La lista de tales sesgos (o de herramientas de respuesta rápida, por seguir benévolos con nosotros mismos) es tan larga y abarca tantos y tan diferentes aspectos de nuestro modo de pensar y de actuar, que cabe plantearse (y hay muchos científicos que lo hacen muy seriamente) si existe realmente el libre albedrío. Sin duda, somos mucho menos libres de lo que creemos (y, sobre todo, de lo que nos gustaría). Y no, no es culpa del Gobierno, los poderes fácticos, ni ningún contubernio mundial, sino de cómo hemos evolucionado. Sin embargo, es también propio de nuestra especie contar, además de con todos estos mecanismos pensados para automatizar de un modo efectivo nuestro comportamiento, con un dispositivo de toma de decisiones más racional, que puede poner en suspenso el anterior y buscar soluciones óptimas (y no sesgadas) a los problemas. Ahora bien, usarlo exige voluntad y disciplina, no solo para buscar suficientes datos y evaluarlos de un modo objetivo, sino, especialmente, para asumir que las conclusiones a las que lleguemos pueden ir en contra de nuestras creencias o apetitos, y hasta de la imagen que tenemos de nosotros. Pero sobre todo, demanda firmeza y compromiso para algo aún más difícil: cambiar nuestro modo habitual de comportarnos. Claro que, si lo pensamos, autoconocimento y autocontrol es justo lo que llevan predicando filosofías y religiones de toda índole desde hace siglos. Y, de hecho, filosofías y religiones no son sino formulaciones más o menos intuitivas de los principios de pensamiento y de comportamiento que hoy estudia la neurociencia de un modo científico.

**La tarea:**
Duplica íntegro el texto sobre los sesgos y el libre albedrío, sin alterar ni una palabra ni un signo. Apóyate únicamente en el texto sobre los sesgos y el libre albedrío.

**Datos proporcionados:**
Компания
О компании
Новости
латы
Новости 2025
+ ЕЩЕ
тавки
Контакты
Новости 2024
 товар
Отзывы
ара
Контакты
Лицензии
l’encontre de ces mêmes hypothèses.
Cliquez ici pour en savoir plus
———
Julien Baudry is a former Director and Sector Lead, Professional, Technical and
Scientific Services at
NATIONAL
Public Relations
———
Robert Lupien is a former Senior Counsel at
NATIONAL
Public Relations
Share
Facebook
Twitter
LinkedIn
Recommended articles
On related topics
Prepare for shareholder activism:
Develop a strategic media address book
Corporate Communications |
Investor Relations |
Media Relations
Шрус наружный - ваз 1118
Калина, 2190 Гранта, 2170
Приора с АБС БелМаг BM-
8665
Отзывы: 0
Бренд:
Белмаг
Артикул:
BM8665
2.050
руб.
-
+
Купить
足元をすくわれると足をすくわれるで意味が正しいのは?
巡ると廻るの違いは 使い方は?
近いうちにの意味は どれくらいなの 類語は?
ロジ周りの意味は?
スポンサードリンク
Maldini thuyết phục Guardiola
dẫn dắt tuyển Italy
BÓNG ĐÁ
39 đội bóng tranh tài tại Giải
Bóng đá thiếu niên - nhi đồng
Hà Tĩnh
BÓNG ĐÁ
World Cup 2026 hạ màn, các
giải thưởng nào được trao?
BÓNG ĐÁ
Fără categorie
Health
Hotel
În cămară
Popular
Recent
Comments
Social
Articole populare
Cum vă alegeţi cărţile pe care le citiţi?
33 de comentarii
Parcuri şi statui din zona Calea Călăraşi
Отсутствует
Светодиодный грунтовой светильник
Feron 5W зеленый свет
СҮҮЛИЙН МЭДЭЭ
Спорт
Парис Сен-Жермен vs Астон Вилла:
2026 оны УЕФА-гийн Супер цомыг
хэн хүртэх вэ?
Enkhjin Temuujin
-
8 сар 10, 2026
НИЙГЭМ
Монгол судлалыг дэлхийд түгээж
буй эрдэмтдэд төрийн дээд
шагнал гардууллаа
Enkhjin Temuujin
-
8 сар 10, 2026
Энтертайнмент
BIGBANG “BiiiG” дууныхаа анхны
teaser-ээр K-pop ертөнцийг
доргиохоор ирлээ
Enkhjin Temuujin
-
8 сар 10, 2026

**Respuesta al ejercicio:**
La lista de tales sesgos (o de herramientas de respuesta rápida, por seguir benévolos con nosotros mismos) es tan larga y abarca tantos y tan diferentes aspectos de nuestro modo de pensar y de actuar, que cabe plantearse (y hay muchos científicos que lo hacen muy seriamente) si existe realmente el libre albedrío. Sin duda, somos mucho menos libres de lo que creemos (y, sobre todo, de lo que nos gustaría). Y no, no es culpa del Gobierno, los poderes fácticos, ni ningún contubernio mundial, sino de cómo hemos evolucionado. Sin embargo, es también propio de nuestra especie contar, además de con todos estos mecanismos pensados para automatizar de un modo efectivo nuestro comportamiento, con un dispositivo de toma de decisiones más racional, que puede poner en suspenso el anterior y buscar soluciones óptimas (y no sesgadas) a los problemas. Ahora bien, usarlo exige voluntad y disciplina, no solo para buscar suficientes datos y evaluarlos de un modo objetivo, sino, especialmente, para asumir que las conclusiones a las que lleguemos pueden ir en contra de nuestras creencias o apetitos, y hasta de la imagen que tenemos de nosotros. Pero sobre todo, demanda firmeza y compromiso para algo aún más difícil: cambiar nuestro modo habitual de comportarnos. Claro que, si lo pensamos, autoconocimento y autocontrol es justo lo que llevan predicando filosofías y religiones de toda índole desde hace siglos. Y, de hecho, filosofías y religiones no son sino formulaciones más o menos intuitivas de los principios de pensamiento y de comportamiento que hoy estudia la neurociencia de un modo científico.